_Exercise instructions:_
In the listing below, find each line with the string "docente" and report it.

_Source data:_
::::::

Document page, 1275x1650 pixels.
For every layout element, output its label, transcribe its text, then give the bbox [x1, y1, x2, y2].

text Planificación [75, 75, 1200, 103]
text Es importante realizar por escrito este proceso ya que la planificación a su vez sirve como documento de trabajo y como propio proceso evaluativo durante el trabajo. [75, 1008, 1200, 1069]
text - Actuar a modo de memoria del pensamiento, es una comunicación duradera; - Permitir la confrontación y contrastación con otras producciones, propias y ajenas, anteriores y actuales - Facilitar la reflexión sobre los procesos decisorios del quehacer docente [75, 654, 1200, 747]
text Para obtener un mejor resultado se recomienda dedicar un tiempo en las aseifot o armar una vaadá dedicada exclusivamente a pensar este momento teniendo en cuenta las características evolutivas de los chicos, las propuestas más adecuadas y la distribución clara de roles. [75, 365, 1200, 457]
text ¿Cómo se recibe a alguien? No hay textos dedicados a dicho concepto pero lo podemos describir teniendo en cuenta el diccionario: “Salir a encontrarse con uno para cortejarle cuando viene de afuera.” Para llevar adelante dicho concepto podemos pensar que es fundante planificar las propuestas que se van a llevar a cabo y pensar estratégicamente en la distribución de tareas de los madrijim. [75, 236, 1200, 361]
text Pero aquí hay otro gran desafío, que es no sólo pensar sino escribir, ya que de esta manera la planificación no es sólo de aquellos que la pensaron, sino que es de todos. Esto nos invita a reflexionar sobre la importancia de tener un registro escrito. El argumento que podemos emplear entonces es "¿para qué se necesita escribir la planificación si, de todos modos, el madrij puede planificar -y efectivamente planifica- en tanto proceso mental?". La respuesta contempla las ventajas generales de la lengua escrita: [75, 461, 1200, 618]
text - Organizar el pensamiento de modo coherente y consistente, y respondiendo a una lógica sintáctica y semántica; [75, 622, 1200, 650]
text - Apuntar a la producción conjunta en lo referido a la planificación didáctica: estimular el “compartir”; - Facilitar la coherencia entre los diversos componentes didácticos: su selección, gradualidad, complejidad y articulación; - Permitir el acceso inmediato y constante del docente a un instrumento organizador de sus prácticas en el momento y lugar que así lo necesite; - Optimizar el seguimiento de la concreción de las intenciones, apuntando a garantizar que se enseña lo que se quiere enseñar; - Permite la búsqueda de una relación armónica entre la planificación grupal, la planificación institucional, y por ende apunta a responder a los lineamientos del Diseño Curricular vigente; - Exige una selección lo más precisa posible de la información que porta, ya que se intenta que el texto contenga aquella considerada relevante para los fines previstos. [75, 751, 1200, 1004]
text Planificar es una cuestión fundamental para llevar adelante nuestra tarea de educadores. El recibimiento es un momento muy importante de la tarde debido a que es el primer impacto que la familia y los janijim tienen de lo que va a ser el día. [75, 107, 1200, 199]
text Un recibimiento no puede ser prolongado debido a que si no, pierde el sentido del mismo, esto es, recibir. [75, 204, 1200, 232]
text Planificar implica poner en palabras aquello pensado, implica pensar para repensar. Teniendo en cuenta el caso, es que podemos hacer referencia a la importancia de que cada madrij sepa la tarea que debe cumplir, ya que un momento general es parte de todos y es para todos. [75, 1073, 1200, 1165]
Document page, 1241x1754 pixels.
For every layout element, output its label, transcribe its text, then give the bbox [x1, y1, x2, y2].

::::::

_Reply to the task:_
text - Actuar a modo de memoria del pensamiento, es una comunicación duradera; - Permitir la confrontación y contrastación con otras producciones, propias y ajenas, anteriores y actuales - Facilitar la reflexión sobre los procesos decisorios del quehacer docente [75, 654, 1200, 747]
text - Apuntar a la producción conjunta en lo referido a la planificación didáctica: estimular el “compartir”; - Facilitar la coherencia entre los diversos componentes didácticos: su selección, gradualidad, complejidad y articulación; - Permitir el acceso inmediato y constante del docente a un instrumento organizador de sus prácticas en el momento y lugar que así lo necesite; - Optimizar el seguimiento de la concreción de las intenciones, apuntando a garantizar que se enseña lo que se quiere enseñar; - Permite la búsqueda de una relación armónica entre la planificación grupal, la planificación institucional, y por ende apunta a responder a los lineamientos del Diseño Curricular vigente; - Exige una selección lo más precisa posible de la información que porta, ya que se intenta que el texto contenga aquella considerada relevante para los fines previstos. [75, 751, 1200, 1004]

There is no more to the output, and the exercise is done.